Get a breakdown of costs and contact customer services, or better still embarress the ba****d by naming him on all the M/H forums and caravan forums, his work will soon dry up.


----------



## Galway (Aug 20, 2008)

Roland Rat 
Dont we know it.

Can you tell me what part of the country Leisure Tech is.
We are going to France Sept 3rd. We could travel through England and call if it anywhere south of Holyhead or even in east of Pembroke.

Thanks


----------



## Deleted member 207 (Aug 20, 2008)

http://www.rvmobile.com/tech/Trouble/Index.htm

Is another link to some good trouble shooting pages for fridges.

On http://www.gasrefrigeration.net/dometic_manuals.htm is a link http://gasrefrigeration.net/dom_techdata/MAN_SM.PDF which from about page 10 explains how 12V/240V/110V/LPG fridges work - they are very simple and I think the techies try to make them far more complex and then charge as if they are NASA engineers.

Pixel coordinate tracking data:
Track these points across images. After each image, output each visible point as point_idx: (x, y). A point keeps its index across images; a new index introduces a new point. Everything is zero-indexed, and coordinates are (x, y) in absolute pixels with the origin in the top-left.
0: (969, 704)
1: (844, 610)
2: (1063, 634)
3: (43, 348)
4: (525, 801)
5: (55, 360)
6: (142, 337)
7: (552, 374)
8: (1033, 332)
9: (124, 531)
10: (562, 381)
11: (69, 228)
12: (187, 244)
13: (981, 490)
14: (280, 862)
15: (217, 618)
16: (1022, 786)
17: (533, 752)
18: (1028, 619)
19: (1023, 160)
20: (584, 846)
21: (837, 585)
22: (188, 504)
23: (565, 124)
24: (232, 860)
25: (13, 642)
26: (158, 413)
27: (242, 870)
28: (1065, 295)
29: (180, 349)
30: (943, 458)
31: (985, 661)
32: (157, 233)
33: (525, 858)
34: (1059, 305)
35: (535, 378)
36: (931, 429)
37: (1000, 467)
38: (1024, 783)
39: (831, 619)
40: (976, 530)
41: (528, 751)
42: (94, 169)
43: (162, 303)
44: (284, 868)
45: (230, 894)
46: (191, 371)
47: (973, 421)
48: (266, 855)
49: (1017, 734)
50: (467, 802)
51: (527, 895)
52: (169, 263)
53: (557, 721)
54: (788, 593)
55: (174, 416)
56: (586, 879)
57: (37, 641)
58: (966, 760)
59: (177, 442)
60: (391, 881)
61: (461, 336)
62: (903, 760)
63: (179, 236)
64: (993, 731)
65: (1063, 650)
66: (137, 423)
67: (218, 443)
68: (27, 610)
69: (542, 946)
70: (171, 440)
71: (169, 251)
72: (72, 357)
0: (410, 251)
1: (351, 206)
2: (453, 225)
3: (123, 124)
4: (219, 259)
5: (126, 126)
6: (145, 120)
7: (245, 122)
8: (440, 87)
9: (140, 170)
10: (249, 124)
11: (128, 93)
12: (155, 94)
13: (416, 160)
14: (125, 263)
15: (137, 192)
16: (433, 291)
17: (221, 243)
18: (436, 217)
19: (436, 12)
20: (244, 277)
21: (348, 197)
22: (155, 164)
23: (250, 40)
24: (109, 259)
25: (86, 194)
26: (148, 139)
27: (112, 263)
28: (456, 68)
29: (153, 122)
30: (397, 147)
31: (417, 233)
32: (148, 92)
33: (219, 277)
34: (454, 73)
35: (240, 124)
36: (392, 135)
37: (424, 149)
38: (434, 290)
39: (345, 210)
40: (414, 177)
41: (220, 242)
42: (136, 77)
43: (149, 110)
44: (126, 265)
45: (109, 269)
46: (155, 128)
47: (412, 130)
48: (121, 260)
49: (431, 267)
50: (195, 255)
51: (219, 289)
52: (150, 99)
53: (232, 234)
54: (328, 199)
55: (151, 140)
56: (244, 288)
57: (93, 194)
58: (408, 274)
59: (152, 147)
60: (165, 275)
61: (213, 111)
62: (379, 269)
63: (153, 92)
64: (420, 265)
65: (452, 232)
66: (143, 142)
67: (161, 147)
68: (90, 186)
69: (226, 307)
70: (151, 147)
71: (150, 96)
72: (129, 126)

ACTIVITY:
Write out the whole forum thread about fridge repairs, word for word. The listing comes from a separate source unrelated to the forum thread.

SOLVED PROBLEM:
Get a breakdown of costs and contact customer services, or better still embarress the ba****d by naming him on all the M/H forums and caravan forums, his work will soon dry up.


----------



## Galway (Aug 20, 2008)

Roland Rat 
Dont we know it.

Can you tell me what part of the country Leisure Tech is.
We are going to France Sept 3rd. We could travel through England and call if it anywhere south of Holyhead or even in east of Pembroke.

Thanks


----------



## Deleted member 207 (Aug 20, 2008)

http://www.rvmobile.com/tech/Trouble/Index.htm

Is another link to some good trouble shooting pages for fridges.

On http://www.gasrefrigeration.net/dometic_manuals.htm is a link http://gasrefrigeration.net/dom_techdata/MAN_SM.PDF which from about page 10 explains how 12V/240V/110V/LPG fridges work - they are very simple and I think the techies try to make them far more complex and then charge as if they are NASA engineers.